Clare just asks people bringing food to events to "make sure that you just, please, take a little bit of time to put a label or something on it," she said. "Because otherwise, if someone has an allergy to that, they could eat it and then it could close their airway if they couldn't get time to go to the hospital yet."

Over at Heritage Pond in Dubuque County Wednesday, residents, staff members and volunteers with Sunnycrest Manor gathered for an annual picnic.

Lee Culbertson is a life enrichment supervisor with Sunnycrest Manor's activity department and has been organizing these annual picnics for a dozen years. She said food allergies are a big concern.

"We keep in mind, of course, the residents' diets," she said. "We have very particular books that have all their information in it. We also are concerned about the volunteers and any types of special needs that they may have with food allergies."

She said almost everything at the picnic was donated - from many staff members' time and the tents and bug spray to the food. That's why Culbertson and her fellow Sunnycrest staff members make sure people at the picnic know what is in each dish.

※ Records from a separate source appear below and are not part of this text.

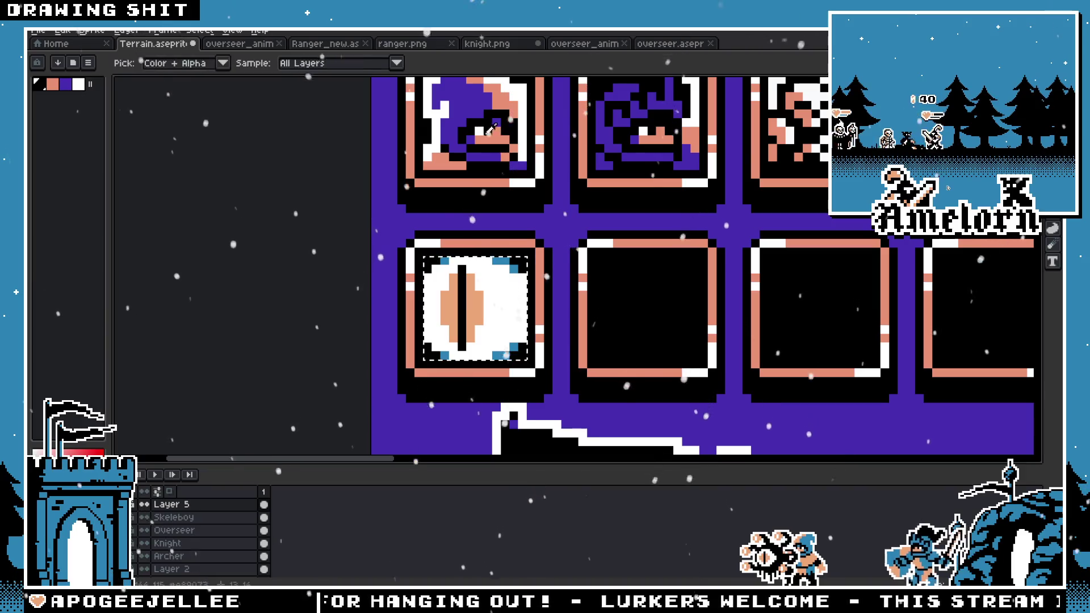
key("g")
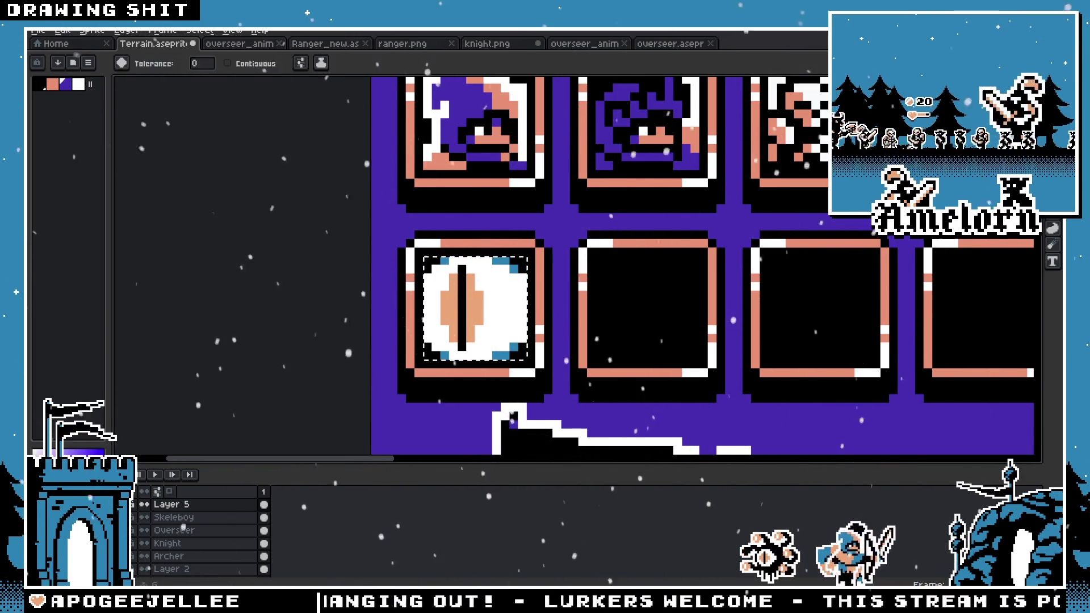
scroll(547, 266, "up", 1)
left_click(427, 254)
scroll(426, 254, "up", 2)
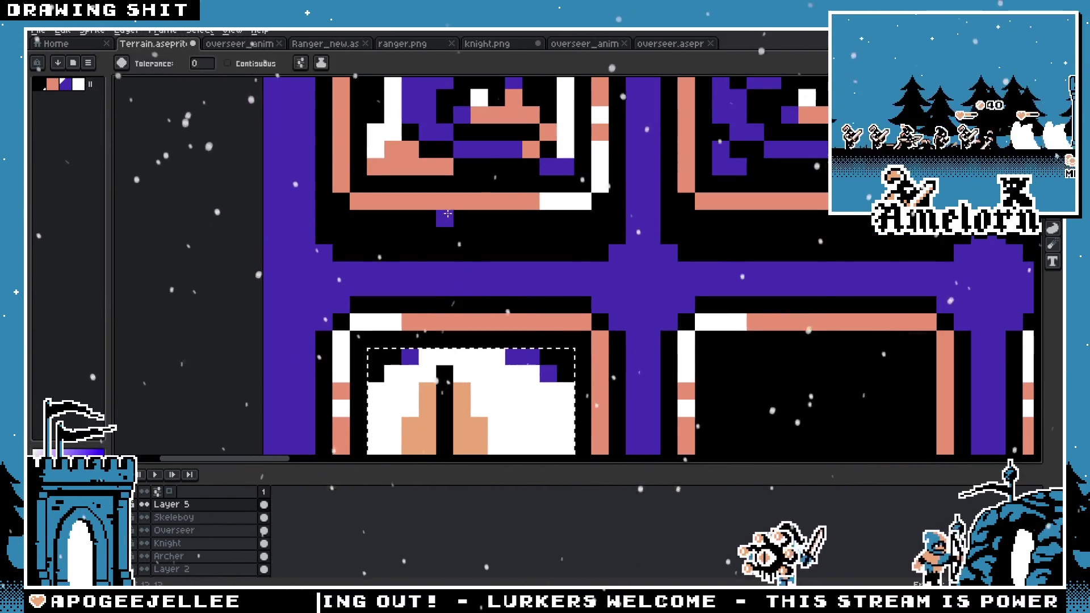
scroll(526, 378, "down", 2)
scroll(527, 379, "down", 3)
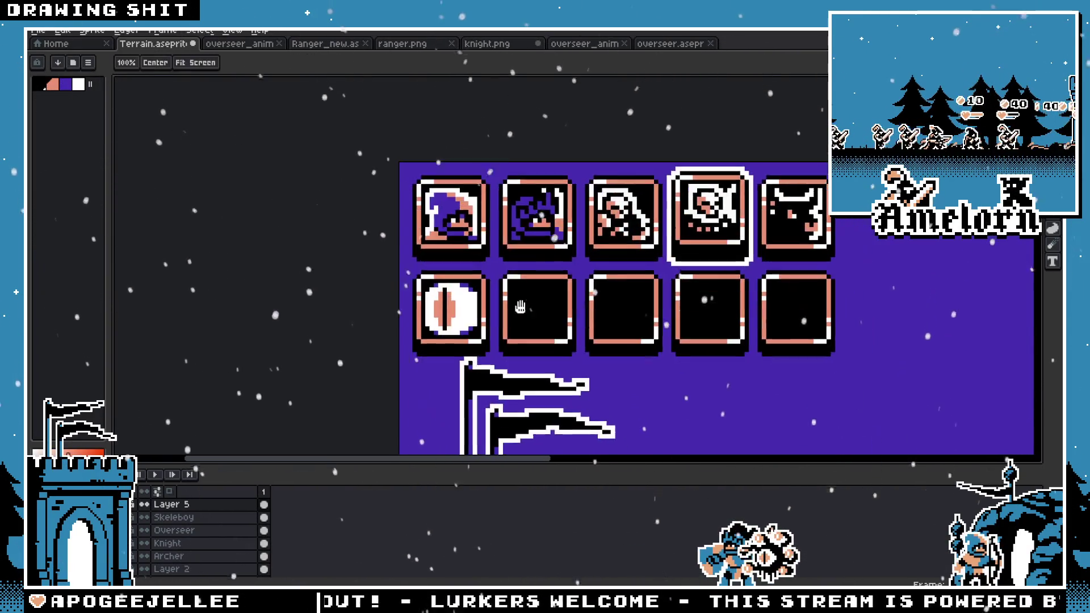
scroll(524, 301, "up", 3)
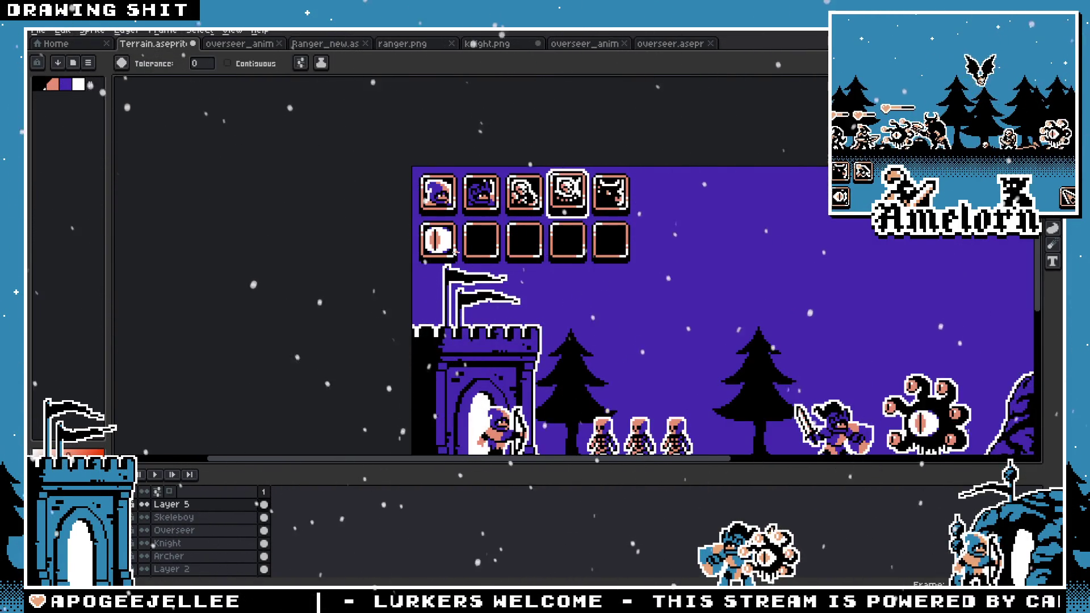
Step: On the overseer sprite, move the selection marquee over the left half of the central eye
left_click(672, 44)
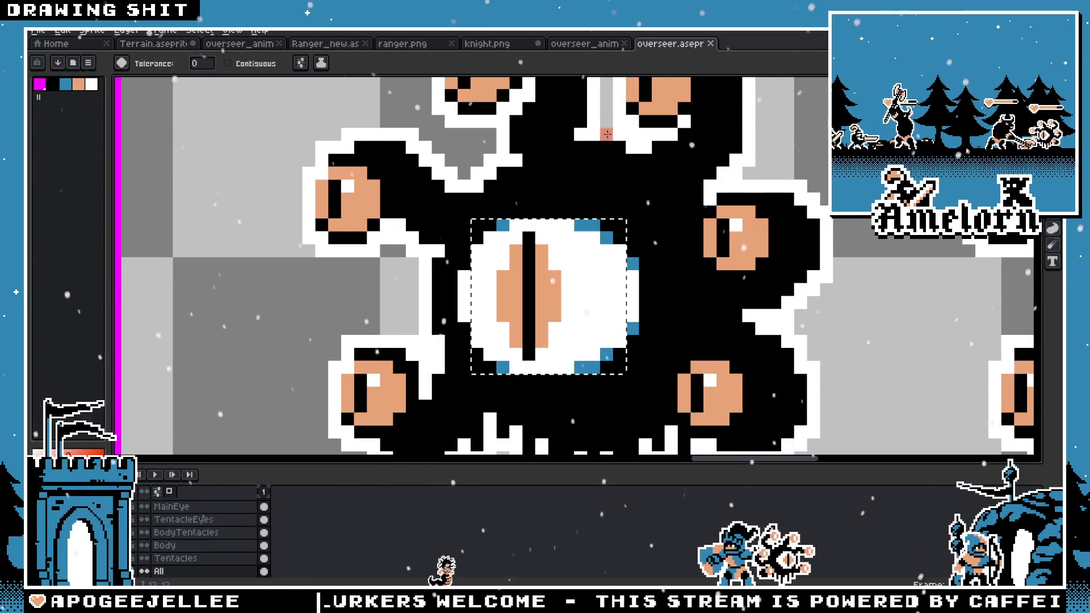
scroll(608, 209, "down", 2)
scroll(607, 208, "up", 1)
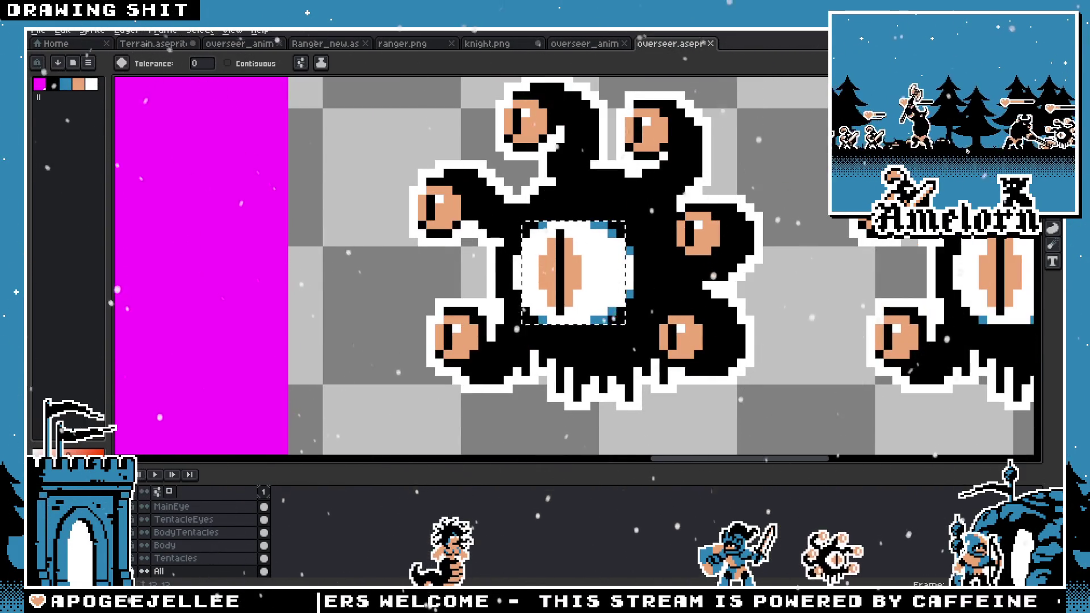
key("v")
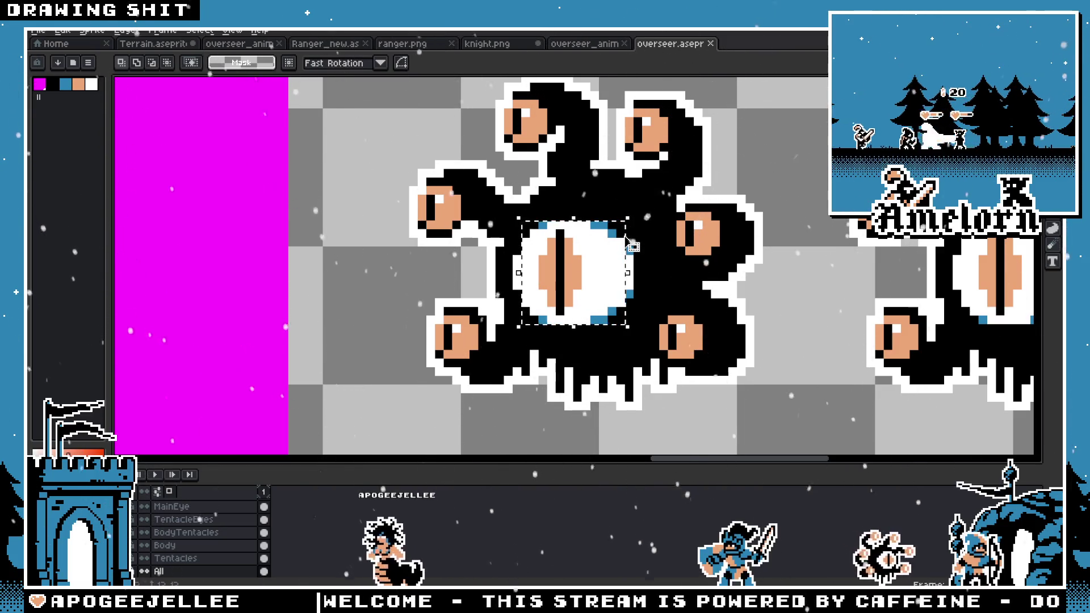
mouse_move(628, 241)
left_mouse_down()
mouse_move(704, 306)
mouse_move(551, 204)
mouse_move(559, 211)
left_mouse_up()
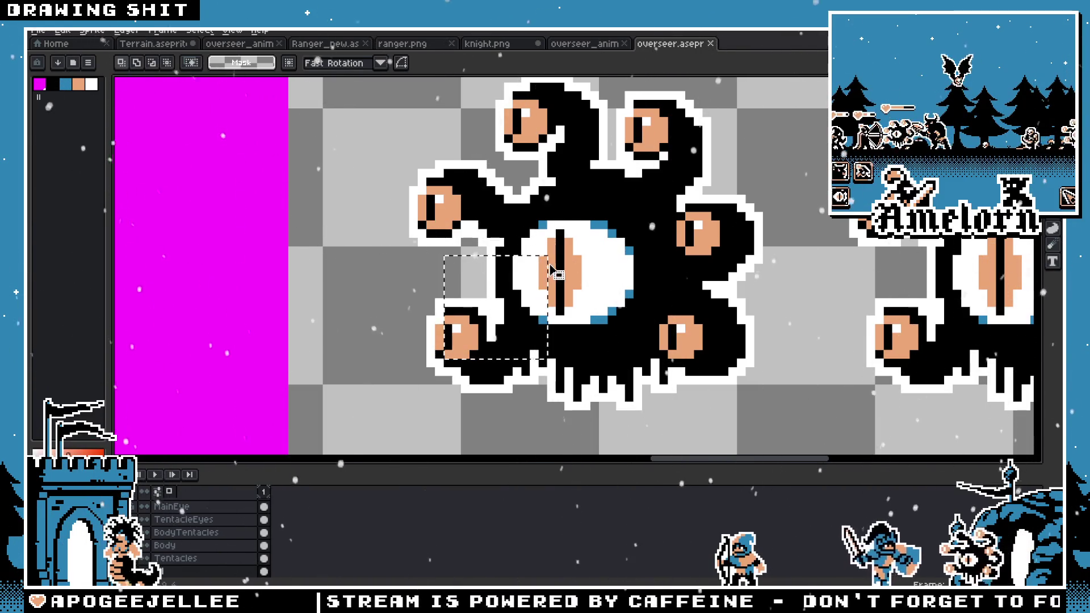
left_click_drag(576, 214, 579, 204)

"It seems to me that everybody has a little bit of a different sign or symptom of a food allergy, whether it be they break out or they, you know, have difficulty swallowing," Culbertson said. "So it's just critical that we follow that."

Dr. Brad McClimon is an allergist with Medical Associates in Dubuque. He said 90 to 95 percent of all food allergies are caused by the following groupings of food: milk, eggs, soy, wheat, peanuts/tree nuts and seafood.

McClimon encourages people with food allergies to be on heightened alert when they attend picnics and cook-outs, because not everybody will label what's in their dish.

On the flipside, he said, people who add any of those foods to a dish could simply label them, to help people who may have food allergies.